アタッチメントスタイル
幼少期の養育者との関係を土台に形づくられると考えられている、他者との親密さに対する心理的な傾向。大人の恋愛や対人関係のパターンにも影響するとされる。
アタッチメント理論の基礎
アタッチメントスタイルとは、人が他者と親密な関係を築く際に示す心理的な傾向のことだ。この概念は、イギリスの精神科医ジョン・ボウルビィが 1950 年代にその土台を示し、1969 年から刊行された三部作『愛着と喪失』で体系化したアタッチメント理論に端を発する。乳幼児期に養育者からどのような応答を受け取ったかが、「他者は信頼できるか」「自分は愛される価値があるか」という根本的な信念のかたちに関わっていくと考えられている。
大人のアタッチメントスタイルは、自分自身をどう見ているか・他者をどう見ているかという 2 つの見方を組み合わせて 4 つに分ける枠組み (バーソロミューとホロウィッツが 1991 年に示したもの) がよく参照される。安定した応答を受け取れた経験が積み重なると「安定型」に近づき、親密さに安心感を覚えやすいとされる。応答が読みにくかった場合は「不安型 (とらわれ型)」「回避型 (愛着軽視型)」「恐れ・回避型」のいずれかに傾きやすい。不安型は相手に見捨てられることを過度に恐れ、回避型は親密さそのものを避け、恐れ・回避型は親密さを求めながら同時にそれを怖がるという、相反する動きを抱えやすい。
なお、乳幼児を対象とした分類とこの大人の 4 分類は、別々に組み立てられた体系だ。
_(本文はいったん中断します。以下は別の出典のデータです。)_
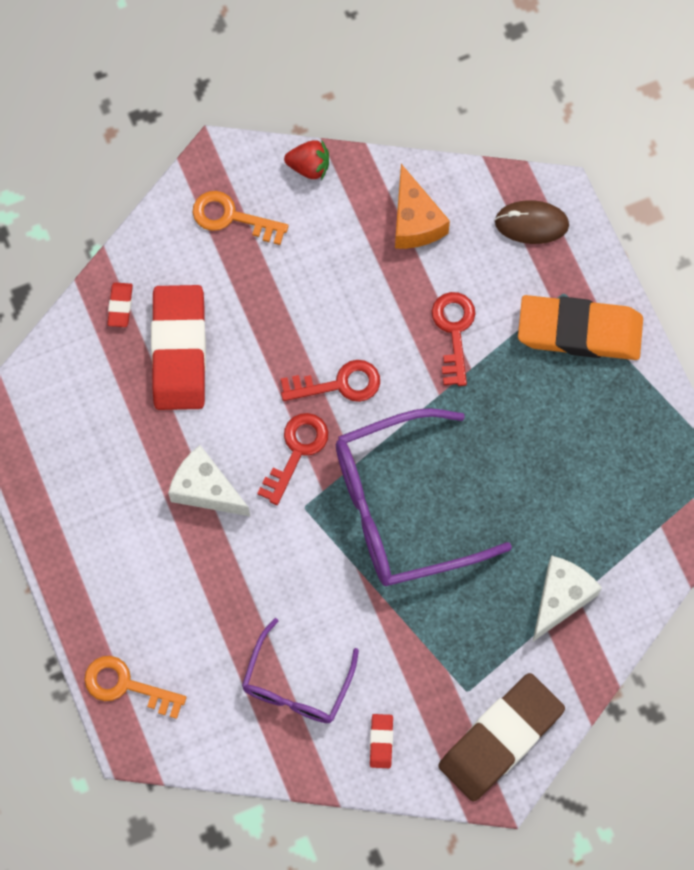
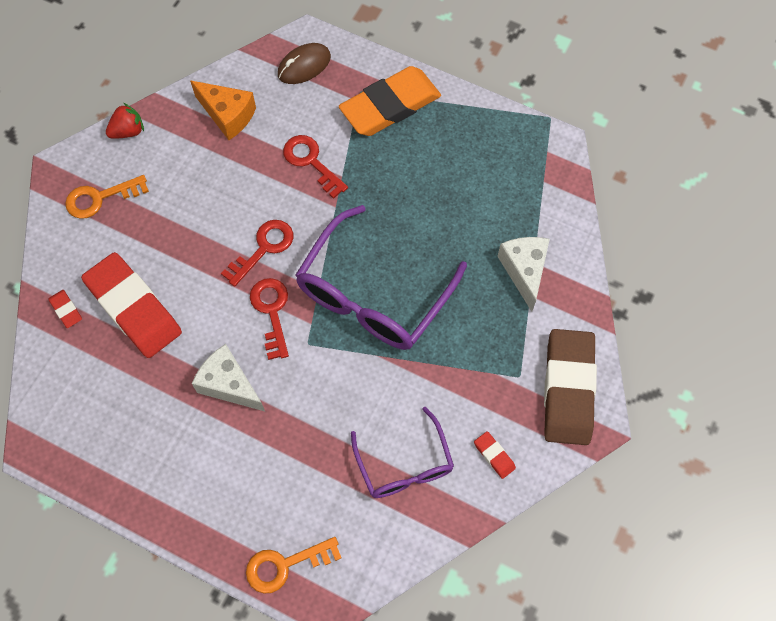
camera: 40 degrees left, 5 degrees down
white cheese [168,445,250,516] -> white cheese turned 45 degrees clockwise [192,344,265,411]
乳幼児側は、エインズワースらが 1970 年代に観察法で示した「安定型」「回避型」「アンビバレント型」の 3 つに、1980 年代になって「無秩序・無方向型」が加えられたもので、呼び名が似ていても大人の 4 分類と一対一で対応するわけではない。自分の傾向を調べるときも、どちらの枠組みの話をしているのかを分けて読むと混乱が少ない。
大人の関係性への影響
幼少期のアタッチメントのかたちが大人の関係にも引き継がれるという見方は、ヘイザンとシェイヴァーが 1987 年に成人の恋愛関係を対象とした研究を発表して以降、恋愛関係や友人関係を読み解く枠組みとして広く検討されてきた。不安型の人はパートナーの些細な態度の変化に過敏に反応し、頻繁に確認行動をとることがある。回避型の人は感情的な距離を保とうとし、相手から「冷たい」と受け取られることがある。こうしたパターンは自分では気づきにくいところで繰り返されやすく、本人も「なぜいつも同じような関係になるのか」と悩みがちだ。
スタイルは変えられるか
重要なのは、アタッチメントスタイルは生涯変わらない刻印ではないという点だ。安定した関係を積み重ねた経験や、心理療法を通じた自己理解の深まりによって、不安定なスタイルから安定型に近い状態へ移っていく道筋は「獲得された安定型」として研究のなかで扱われてきた。ただし変わり方の速さや進み方には個人差があり、意志の力だけで切り替えられるものでもない。まずは自分のパターンを知ることが、より健全な関係性を築く第一歩になる。自分がどのスタイルに近いかを理解するだけでも、対人関係での反応を客観視しやすくなる。